両足が鉄棒から離れると同時に、『サメ』が地面から顔を出した。大口を開けて俺の落下地点に待ち受けている。
「そう来るだろうと思ってたぞサメ野郎!」
落ちながら鉄棒に手をかけ、一瞬地面への落下を止める。こっちの目論見通り『サメ』の牙は空を切り、俺の足のすぐ下でガチンと顎が閉じた。顎が閉じて少し安全になった『サメ』の鼻先を強く踏むようにして着地し、すぐに地面に下りて素早くスマホを拾う。電源ボタンを押してロックを解除すると、つけっぱなしになっていたカメラアプリが起動する。

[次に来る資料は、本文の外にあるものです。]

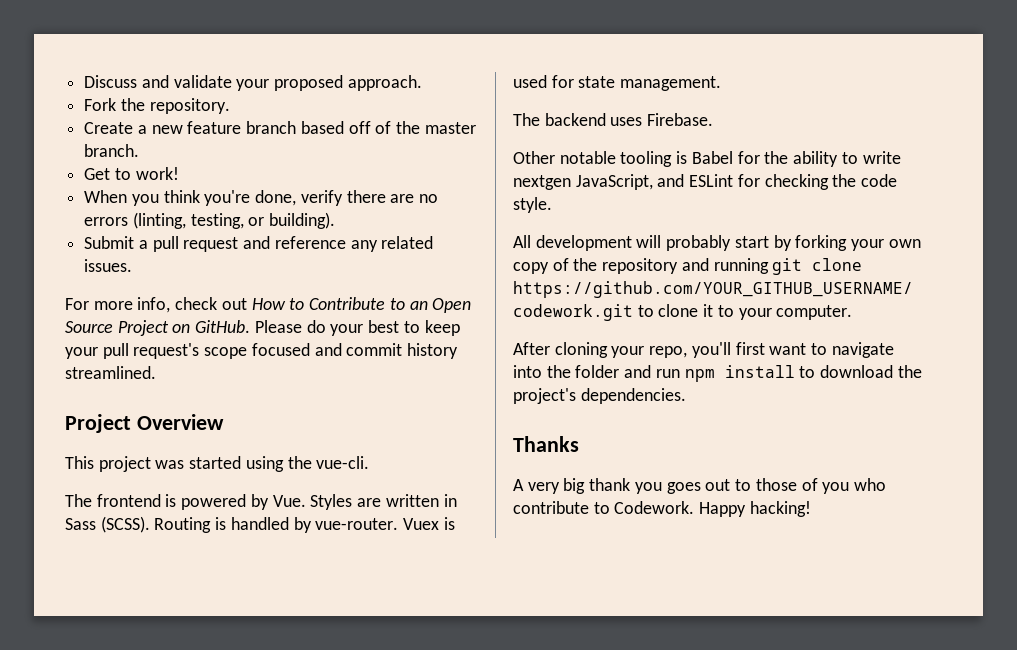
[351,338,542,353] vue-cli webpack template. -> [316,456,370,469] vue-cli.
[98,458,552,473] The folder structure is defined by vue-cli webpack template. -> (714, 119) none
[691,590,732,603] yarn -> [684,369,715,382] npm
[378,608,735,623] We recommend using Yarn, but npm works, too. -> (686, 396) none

『サメ』の方に目をやると、鼻を踏み潰されたショックから既に立ち直っていたようで、こっちに向かって来ようとしている。
「はい、ちぃー……ずッ!」
奴が目の前まで来たタイミングで、シャッターを切る。フラッシュを『ON』に設定しているんだ。もうかなり暗くなったこの時間帯、文字通り目の前でいきなり強い光を食らえば、それなりにキツイだろう。
奴の進路は狂い、俺を避けてすぐ横を通り過ぎて行った。
「ザマア見やがれ。じゃーな、サメ野郎」
『サメ』に向けて親指を下に向けてから、校門に向けて全力疾走を開始した。あいつが動けないでいるうちに、できるだけ距離を取らなくっちゃな。